**THE DATA:**
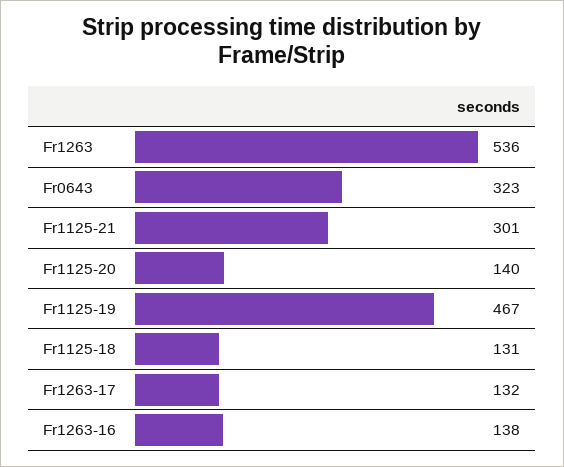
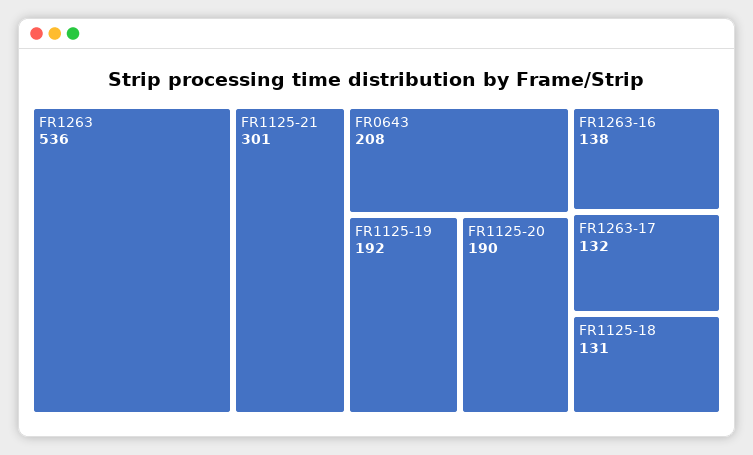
  {
    "Fr1263": 536,
-   "Fr0643": 323,
+   "Fr0643": 208,
    "Fr1125-21": 301,
-   "Fr1125-20": 140,
+   "Fr1125-20": 190,
-   "Fr1125-19": 467,
+   "Fr1125-19": 192,
    "Fr1125-18": 131,
    "Fr1263-17": 132,
    "Fr1263-16": 138
  }

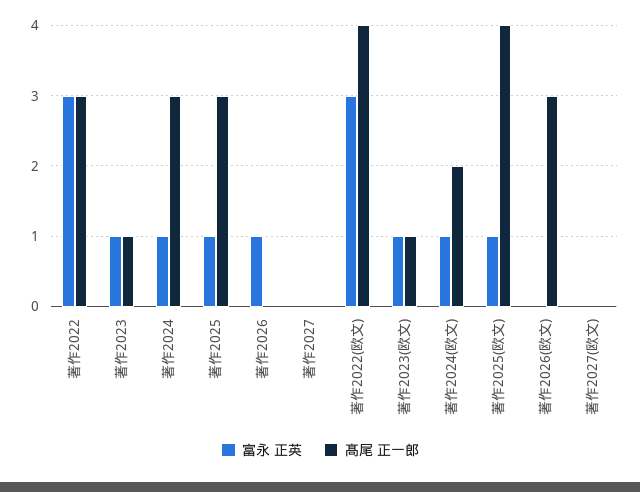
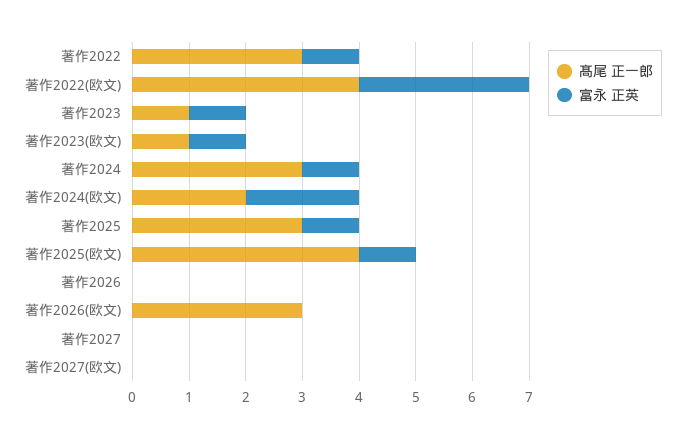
  {
    "富永 正英": {
-     "著作2022": 3,
+     "著作2022": 1,
      "著作2023": 1,
      "著作2024": 1,
      "著作2025": 1,
-     "著作2026": 1,
+     "著作2026": 0,
      "著作2027": 0,
      "著作2022(欧文)": 3,
      "著作2023(欧文)": 1,
-     "著作2024(欧文)": 1,
+     "著作2024(欧文)": 2,
      "著作2025(欧文)": 1,
      "著作2026(欧文)": 0,
      "著作2027(欧文)": 0
    },
    "髙尾 正一郎": {
      "著作2022": 3,
      "著作2023": 1,
      "著作2024": 3,
      "著作2025": 3,
      "著作2026": 0,
      "著作2027": 0,
      "著作2022(欧文)": 4,
      "著作2023(欧文)": 1,
      "著作2024(欧文)": 2,
      "著作2025(欧文)": 4,
      "著作2026(欧文)": 3,
      "著作2027(欧文)": 0
    }
  }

**WORK INSTRUCTION:**
Output every record above exactly as written, but skip the pictures.

**ANSWER TO THIS EXERCISE:**
  {
    "Fr1263": 536,
-   "Fr0643": 323,
+   "Fr0643": 208,
    "Fr1125-21": 301,
-   "Fr1125-20": 140,
+   "Fr1125-20": 190,
-   "Fr1125-19": 467,
+   "Fr1125-19": 192,
    "Fr1125-18": 131,
    "Fr1263-17": 132,
    "Fr1263-16": 138
  }

  {
    "富永 正英": {
-     "著作2022": 3,
+     "著作2022": 1,
      "著作2023": 1,
      "著作2024": 1,
      "著作2025": 1,
-     "著作2026": 1,
+     "著作2026": 0,
      "著作2027": 0,
      "著作2022(欧文)": 3,
      "著作2023(欧文)": 1,
-     "著作2024(欧文)": 1,
+     "著作2024(欧文)": 2,
      "著作2025(欧文)": 1,
      "著作2026(欧文)": 0,
      "著作2027(欧文)": 0
    },
    "髙尾 正一郎": {
      "著作2022": 3,
      "著作2023": 1,
      "著作2024": 3,
      "著作2025": 3,
      "著作2026": 0,
      "著作2027": 0,
      "著作2022(欧文)": 4,
      "著作2023(欧文)": 1,
      "著作2024(欧文)": 2,
      "著作2025(欧文)": 4,
      "著作2026(欧文)": 3,
      "著作2027(欧文)": 0
    }
  }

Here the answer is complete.